When true, HTTP request details and response status and duration will be logged to stdout in json format

Required: false
Default: false
Allowed values: true, false

Monitoring


NEW_RELIC_AGENT_ENABLED

Set this to true to enable New Relic application monitoring. The New Relic config file should be mounted at /home/pactflow/config/newrelic.yml

Required: false
Default: false
Allowed values: true, false

Database


PACTFLOW_DATABASE_URL

The fully qualifed database connection string. If using Postgres on RDS with IAM authentication, the scheme must be postgresiam and the port must also be set.

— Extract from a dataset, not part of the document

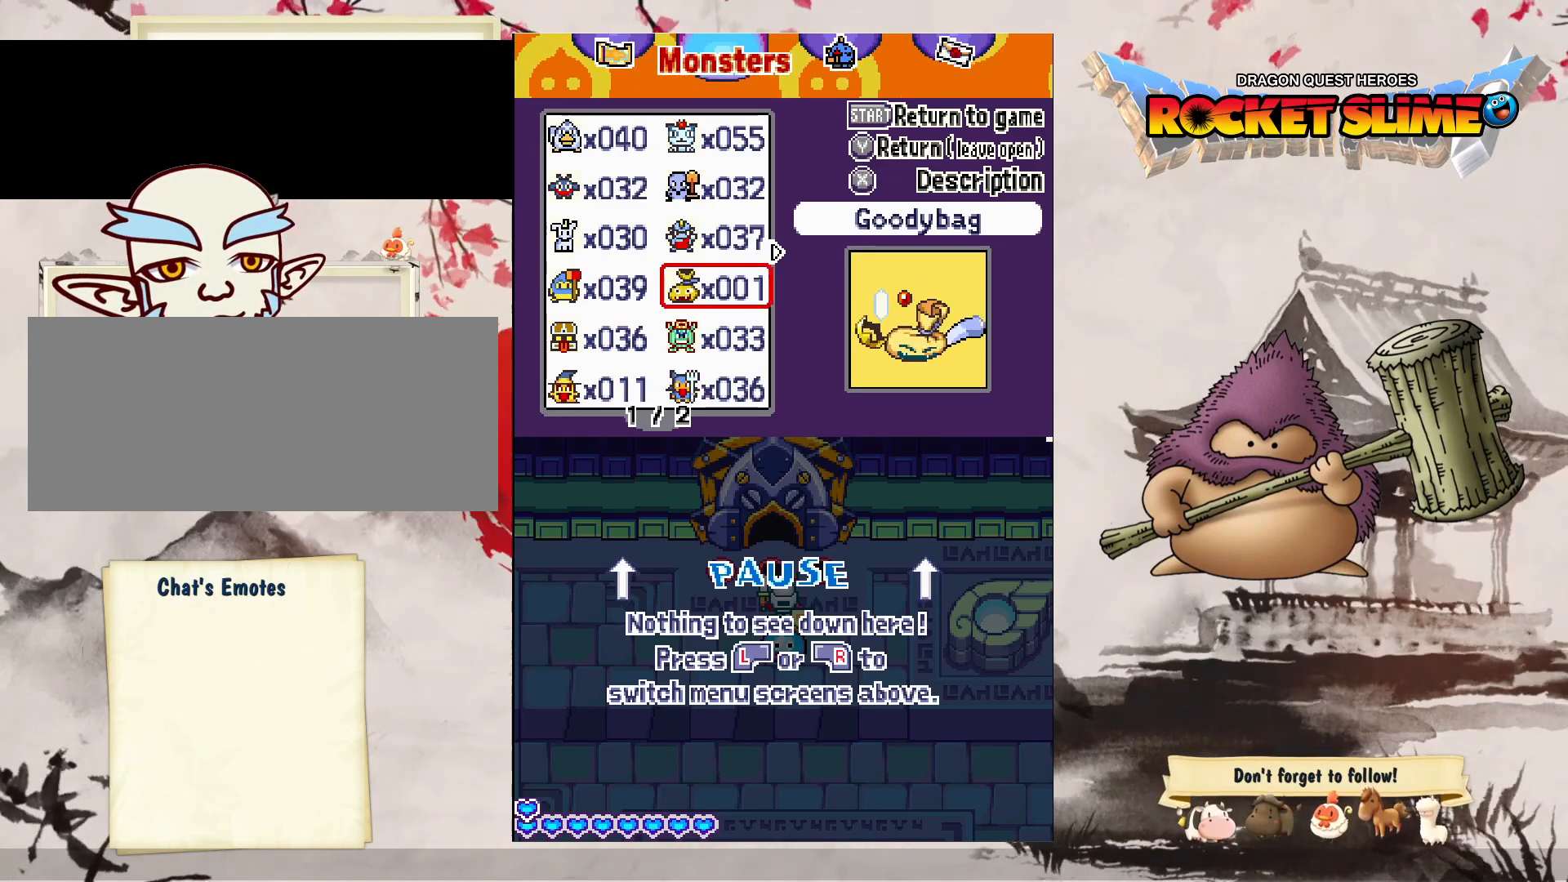
{"dt_ms": 500, "buttons": ["DPAD_LEFT"], "left_stick": "center", "right_stick": "center", "events": []}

Required: if separate host, name, username, password environment variables are not set
Example: postgresql://username:password@host:port/database

PACTFLOW_DATABASE_ADAPTER

The database adapter to use. Use postgresiam when using Postgres on RDS with IAM authentication (rather than username/password authentication).

Required: false
Default: postgres
Allowed values: postgres, postgresiam

PACTFLOW_DATABASE_USERNAME

The database username

Required: if PACTFLOW_DATABASE_URL is not set

PACTFLOW_DATABASE_PASSWORD

The database password

Required: if PACTFLOW_DATABASE_URL is not set, unless using Postgres on RDS with IAM authentication

PACTFLOW_DATABASE_HOST

The database host

Required: if PACTFLOW_DATABASE_URL is not set

PACTFLOW_DATABASE_PORT

The database port

Required: if PACTFLOW_DATABASE_URL is not set

PACTFLOW_DATABASE_NAME

The database name

Required: if PACTFLOW_DATABASE_URL is not set

PACTFLOW_DATABASE_SSLMODE

The Postgresql ssl mode. Note, if using Postgres on AWS RDS with IAM authentication, this must be require.

Required: false
Default: require
Allowed values: disable, allow, prefer, require, verify-ca, verify-full
More information: https://ankane.org/postgres-sslmode-explained

PACTFLOW_DATABASE_CONNECTION_VALIDATION_TIMEOUT

The number of seconds after which to check the health of a connection from a connection pool before passing it to the application.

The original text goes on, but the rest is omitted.